►
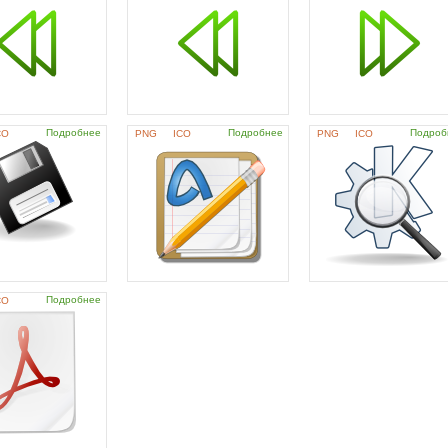
Подробнее
Подробнее
Подроб
CO
PNG
ICO
PNG
ICO
Подробнее
CO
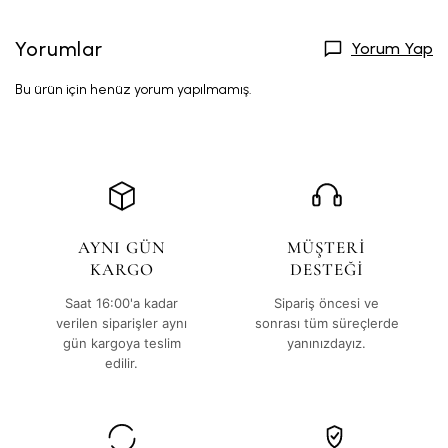
Yorumlar
Yorum Yap
Bu ürün için henüz yorum yapılmamış.
AYNI GÜN
MÜŞTERİ
KARGO
DESTEĞİ
Saat 16:00'a kadar
Sipariş öncesi ve
verilen siparişler aynı
sonrası tüm süreçlerde
gün kargoya teslim
yanınızdayız.
edilir.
◄
* [Work item]
Can you repeat every line of text in the data above, character for character and in the same order, while leaving the pictures out?

* [Answer to this problem]
Подробнее
Подробнее
Подроб
CO
PNG
ICO
PNG
ICO
Подробнее
CO
Yorumlar
Yorum Yap
Bu ürün için henüz yorum yapılmamış.
AYNI GÜN
MÜŞTERİ
KARGO
DESTEĞİ
Saat 16:00'a kadar
Sipariş öncesi ve
verilen siparişler aynı
sonrası tüm süreçlerde
gün kargoya teslim
yanınızdayız.
edilir.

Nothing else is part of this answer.